The E.T.A. had come and passed. Maybe the headwind was fierce up above. The weather was foul and getting worse. I kept ducking downstairs into the control room, where the disciplined silence itself seemed a kind of excitement, and where the slightest crackle of a radio made heads turn, and there was nothing new, except some talk of a weather front in the south, and finally they told me to stay the hell out; I was a nuisance.
This intensified my feeling of uselessness, and of failure. I was a nervous Nelly they couldn’t stand having around.

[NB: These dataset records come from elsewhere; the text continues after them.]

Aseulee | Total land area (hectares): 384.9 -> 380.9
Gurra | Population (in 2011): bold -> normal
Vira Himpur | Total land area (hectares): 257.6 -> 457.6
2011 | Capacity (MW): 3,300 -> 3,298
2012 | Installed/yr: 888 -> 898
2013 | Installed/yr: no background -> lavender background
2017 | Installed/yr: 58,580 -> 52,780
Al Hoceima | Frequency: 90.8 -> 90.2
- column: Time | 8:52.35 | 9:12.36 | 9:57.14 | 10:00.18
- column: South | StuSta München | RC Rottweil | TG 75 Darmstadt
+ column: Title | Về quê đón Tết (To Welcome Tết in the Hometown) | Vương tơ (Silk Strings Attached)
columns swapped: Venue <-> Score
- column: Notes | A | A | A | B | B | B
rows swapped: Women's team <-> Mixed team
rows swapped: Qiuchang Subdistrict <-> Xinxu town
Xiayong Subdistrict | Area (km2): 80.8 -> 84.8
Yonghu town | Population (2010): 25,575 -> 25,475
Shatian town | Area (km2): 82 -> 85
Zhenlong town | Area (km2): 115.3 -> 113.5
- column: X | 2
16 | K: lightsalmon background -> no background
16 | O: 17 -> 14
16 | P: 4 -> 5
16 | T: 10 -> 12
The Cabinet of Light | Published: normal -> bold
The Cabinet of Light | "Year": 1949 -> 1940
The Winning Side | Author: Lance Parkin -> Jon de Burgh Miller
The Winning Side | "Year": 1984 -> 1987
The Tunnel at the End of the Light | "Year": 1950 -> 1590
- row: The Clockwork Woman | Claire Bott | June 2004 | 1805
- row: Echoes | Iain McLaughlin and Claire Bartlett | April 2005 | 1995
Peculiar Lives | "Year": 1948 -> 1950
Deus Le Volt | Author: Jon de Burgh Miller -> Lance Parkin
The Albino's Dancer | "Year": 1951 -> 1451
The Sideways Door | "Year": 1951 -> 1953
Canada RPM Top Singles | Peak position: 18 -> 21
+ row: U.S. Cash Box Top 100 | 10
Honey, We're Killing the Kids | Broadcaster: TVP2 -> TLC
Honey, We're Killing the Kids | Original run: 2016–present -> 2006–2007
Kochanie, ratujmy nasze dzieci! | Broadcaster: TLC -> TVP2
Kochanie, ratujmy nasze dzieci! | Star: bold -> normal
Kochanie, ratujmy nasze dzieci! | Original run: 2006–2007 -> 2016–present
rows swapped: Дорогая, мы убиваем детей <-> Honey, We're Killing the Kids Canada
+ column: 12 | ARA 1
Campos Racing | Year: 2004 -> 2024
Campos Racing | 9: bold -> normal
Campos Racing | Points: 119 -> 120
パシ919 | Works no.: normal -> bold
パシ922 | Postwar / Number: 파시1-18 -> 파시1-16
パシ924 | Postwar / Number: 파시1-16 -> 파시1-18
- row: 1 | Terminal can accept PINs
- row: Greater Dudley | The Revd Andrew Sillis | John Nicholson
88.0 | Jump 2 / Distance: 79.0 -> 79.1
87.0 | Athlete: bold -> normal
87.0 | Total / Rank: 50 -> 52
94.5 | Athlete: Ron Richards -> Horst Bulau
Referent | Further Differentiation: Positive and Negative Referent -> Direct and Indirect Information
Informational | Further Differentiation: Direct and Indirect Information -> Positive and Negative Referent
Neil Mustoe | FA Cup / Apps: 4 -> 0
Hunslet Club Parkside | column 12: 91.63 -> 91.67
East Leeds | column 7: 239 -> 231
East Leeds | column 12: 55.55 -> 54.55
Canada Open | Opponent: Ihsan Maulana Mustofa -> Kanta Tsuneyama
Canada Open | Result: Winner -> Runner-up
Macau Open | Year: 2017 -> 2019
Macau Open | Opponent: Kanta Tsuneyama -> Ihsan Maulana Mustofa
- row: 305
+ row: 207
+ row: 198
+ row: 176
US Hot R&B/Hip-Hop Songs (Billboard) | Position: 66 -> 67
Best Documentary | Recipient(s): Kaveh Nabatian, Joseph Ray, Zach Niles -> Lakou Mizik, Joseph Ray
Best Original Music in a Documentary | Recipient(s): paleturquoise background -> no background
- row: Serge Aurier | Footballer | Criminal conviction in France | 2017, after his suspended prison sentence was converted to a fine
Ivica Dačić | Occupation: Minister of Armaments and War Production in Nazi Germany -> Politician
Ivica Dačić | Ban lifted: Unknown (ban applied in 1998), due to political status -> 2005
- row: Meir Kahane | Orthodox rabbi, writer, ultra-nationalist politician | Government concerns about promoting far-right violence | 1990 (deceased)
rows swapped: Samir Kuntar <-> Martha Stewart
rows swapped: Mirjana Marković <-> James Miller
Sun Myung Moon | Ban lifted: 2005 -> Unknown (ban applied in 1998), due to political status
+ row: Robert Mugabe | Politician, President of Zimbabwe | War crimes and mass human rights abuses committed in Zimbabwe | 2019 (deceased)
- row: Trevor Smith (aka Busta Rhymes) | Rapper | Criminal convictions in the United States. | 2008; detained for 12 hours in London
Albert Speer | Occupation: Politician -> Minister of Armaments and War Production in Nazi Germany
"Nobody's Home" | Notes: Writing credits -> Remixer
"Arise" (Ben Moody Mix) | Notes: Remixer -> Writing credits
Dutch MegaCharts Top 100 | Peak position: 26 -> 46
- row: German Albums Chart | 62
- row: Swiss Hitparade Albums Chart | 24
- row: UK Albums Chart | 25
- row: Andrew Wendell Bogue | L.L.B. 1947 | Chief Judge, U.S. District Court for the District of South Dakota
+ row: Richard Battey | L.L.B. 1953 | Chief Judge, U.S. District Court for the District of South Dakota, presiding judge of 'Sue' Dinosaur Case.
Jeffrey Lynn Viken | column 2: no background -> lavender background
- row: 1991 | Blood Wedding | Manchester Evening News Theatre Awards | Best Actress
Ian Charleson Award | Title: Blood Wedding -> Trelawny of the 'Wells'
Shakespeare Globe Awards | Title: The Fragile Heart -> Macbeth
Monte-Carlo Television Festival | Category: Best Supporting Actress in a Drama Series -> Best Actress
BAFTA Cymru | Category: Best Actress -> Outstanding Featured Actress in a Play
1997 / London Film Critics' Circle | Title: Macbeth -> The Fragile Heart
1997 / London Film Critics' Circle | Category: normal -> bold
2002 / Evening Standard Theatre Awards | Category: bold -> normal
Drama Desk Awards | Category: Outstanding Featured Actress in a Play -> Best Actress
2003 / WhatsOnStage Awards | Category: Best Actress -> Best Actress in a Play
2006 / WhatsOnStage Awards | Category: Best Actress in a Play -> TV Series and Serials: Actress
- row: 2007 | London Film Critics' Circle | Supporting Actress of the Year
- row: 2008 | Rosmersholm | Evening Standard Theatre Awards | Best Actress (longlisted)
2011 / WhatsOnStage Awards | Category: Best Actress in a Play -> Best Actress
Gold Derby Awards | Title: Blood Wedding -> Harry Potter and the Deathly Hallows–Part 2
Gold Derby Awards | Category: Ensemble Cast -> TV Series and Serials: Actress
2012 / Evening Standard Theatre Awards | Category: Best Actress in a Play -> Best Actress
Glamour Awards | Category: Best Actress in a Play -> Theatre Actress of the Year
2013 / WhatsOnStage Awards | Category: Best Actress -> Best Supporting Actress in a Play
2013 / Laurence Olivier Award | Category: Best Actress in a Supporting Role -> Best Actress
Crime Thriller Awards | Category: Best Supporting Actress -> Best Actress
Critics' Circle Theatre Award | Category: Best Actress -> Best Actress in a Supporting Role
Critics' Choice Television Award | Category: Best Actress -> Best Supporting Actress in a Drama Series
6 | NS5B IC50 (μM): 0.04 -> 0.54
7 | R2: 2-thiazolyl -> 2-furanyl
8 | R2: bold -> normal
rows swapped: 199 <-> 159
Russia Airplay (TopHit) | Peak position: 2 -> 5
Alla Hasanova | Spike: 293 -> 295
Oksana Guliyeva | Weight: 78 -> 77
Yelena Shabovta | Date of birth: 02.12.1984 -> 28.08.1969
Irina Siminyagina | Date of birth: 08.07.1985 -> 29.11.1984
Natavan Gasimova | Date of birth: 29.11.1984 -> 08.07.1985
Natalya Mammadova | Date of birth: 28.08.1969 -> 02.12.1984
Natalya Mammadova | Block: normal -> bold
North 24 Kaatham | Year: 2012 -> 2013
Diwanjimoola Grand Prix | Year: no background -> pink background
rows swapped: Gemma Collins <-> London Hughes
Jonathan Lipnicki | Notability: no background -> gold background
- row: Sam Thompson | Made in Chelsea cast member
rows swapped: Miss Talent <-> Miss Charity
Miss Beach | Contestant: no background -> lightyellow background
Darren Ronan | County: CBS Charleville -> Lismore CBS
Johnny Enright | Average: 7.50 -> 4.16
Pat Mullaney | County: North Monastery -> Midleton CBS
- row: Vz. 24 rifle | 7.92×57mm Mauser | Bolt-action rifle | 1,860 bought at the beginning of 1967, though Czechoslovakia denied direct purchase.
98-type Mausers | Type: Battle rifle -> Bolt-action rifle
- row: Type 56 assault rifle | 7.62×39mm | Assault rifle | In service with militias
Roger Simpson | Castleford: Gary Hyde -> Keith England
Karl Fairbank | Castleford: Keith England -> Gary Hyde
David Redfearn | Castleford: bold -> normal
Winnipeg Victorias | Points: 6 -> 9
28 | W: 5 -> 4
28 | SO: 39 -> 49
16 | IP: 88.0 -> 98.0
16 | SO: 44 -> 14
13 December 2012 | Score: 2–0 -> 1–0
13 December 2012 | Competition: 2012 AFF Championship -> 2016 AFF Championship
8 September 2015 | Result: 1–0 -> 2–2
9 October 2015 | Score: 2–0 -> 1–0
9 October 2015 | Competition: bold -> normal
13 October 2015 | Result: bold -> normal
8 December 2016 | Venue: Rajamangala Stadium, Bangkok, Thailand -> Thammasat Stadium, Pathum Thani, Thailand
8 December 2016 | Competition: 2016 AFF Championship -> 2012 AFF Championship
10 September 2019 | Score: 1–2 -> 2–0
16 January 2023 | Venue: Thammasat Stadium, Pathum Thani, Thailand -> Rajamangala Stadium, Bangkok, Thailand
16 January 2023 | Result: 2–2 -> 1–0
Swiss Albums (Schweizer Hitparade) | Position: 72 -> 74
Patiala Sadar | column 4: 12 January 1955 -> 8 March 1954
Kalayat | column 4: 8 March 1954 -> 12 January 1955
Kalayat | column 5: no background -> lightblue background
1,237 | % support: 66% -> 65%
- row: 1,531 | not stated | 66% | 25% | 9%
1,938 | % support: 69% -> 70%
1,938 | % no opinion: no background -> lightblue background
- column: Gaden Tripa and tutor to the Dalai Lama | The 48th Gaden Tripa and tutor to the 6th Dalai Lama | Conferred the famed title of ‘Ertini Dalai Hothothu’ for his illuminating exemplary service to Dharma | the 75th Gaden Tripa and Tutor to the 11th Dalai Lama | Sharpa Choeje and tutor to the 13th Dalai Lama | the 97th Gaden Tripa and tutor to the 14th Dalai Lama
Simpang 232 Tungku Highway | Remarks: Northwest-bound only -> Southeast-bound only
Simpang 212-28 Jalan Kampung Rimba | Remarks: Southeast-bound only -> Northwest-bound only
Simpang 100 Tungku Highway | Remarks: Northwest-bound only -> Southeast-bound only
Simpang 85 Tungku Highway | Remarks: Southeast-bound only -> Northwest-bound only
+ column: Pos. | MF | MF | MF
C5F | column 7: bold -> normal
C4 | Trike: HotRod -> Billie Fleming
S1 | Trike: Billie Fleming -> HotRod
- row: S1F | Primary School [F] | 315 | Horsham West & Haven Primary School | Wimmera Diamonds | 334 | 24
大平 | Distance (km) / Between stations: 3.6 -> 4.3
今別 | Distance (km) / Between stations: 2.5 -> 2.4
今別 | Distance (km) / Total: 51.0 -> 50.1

I returned to the balcony. The long, lingering dusk of England was settling down, with a mean-looking sky—scudding clouds and gaps of wind-filled purple. The station disregarded all blackout precautions and kept the field ablaze; the flare-path lights were a soft hyacinth blue, and the enormous red eye of a mobile beacon on a trailer at the east end of the runway winked a welcome in code. You could feel the worry in the men who came out into the cold breeze from time to time. The vigil seemed endless. I kept thinking I heard a roar, but it was only my own blood cascading in my ears, or the wind eddying in them. Twice we thought we saw flares dropped at a distance from the field. An enlisted man ran excitedly up to the control-tower balcony, where five or six of us were standing, to shout that he had seen a strange orange glow in the eastern sky—“like it was a ship on fire,” he said, his teeth chattering. We all pushed toward the east rail, and there was a faint something, and then the clouds parted and we saw the round disk of the rising moon just above the horizon. We went back to our watch toward the south. Fifteen minutes more were swallowed by the night.